▶ WHAT IS BEING ASKED: Return every line of the listing below word for word, leaving out the pictures.

(Listing from a data collection)
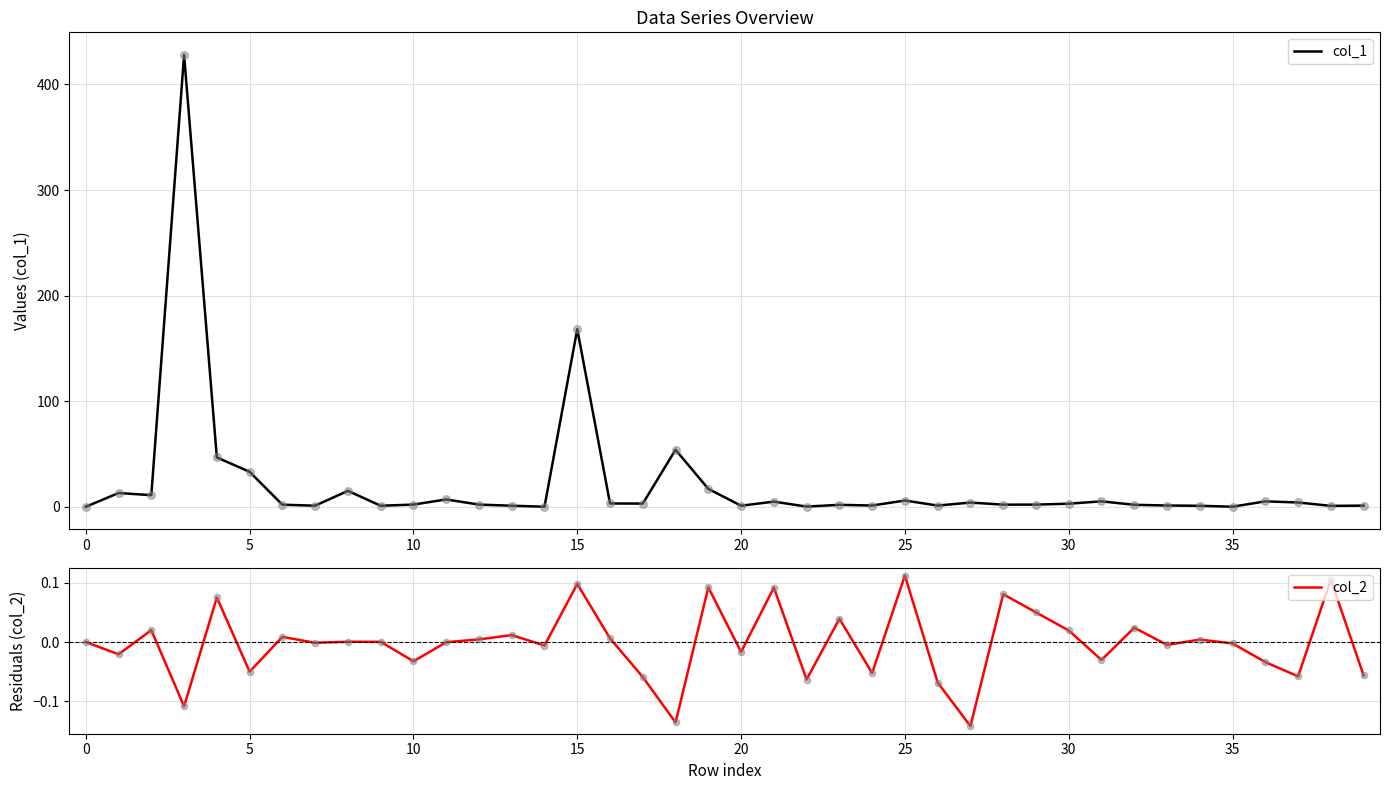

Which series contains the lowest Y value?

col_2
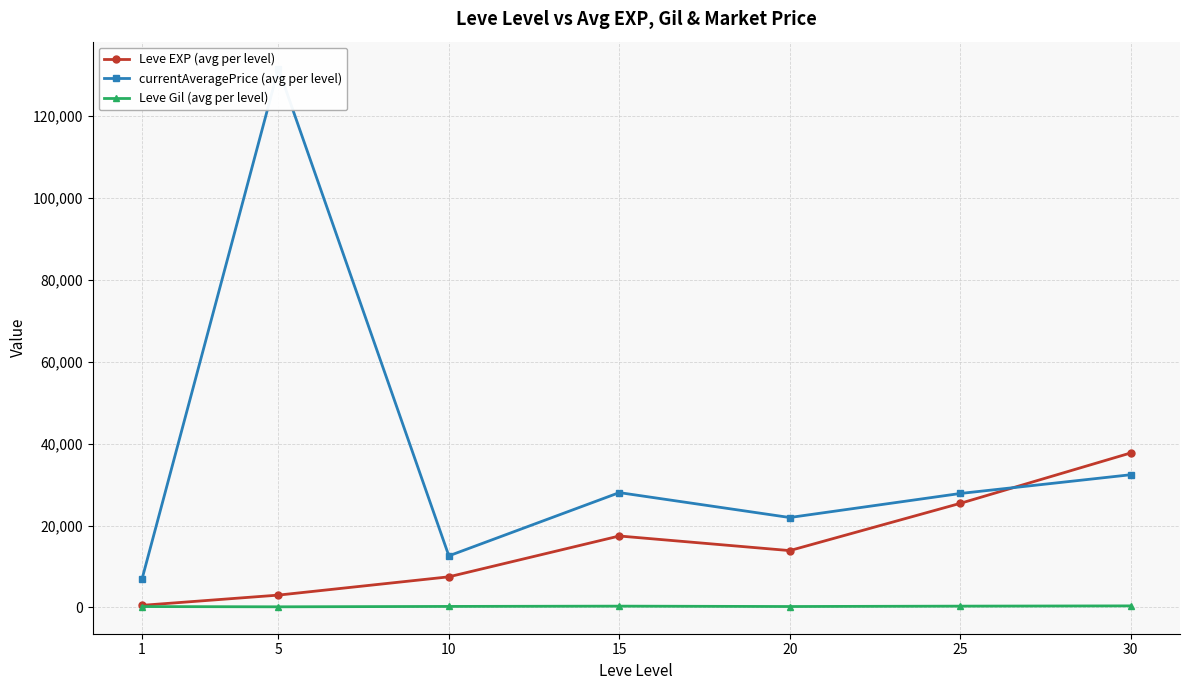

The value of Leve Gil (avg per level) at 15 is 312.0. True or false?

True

▶ SOLUTION TO THE EXERCISE:
Which series contains the lowest Y value?

col_2

The value of Leve Gil (avg per level) at 15 is 312.0. True or false?

True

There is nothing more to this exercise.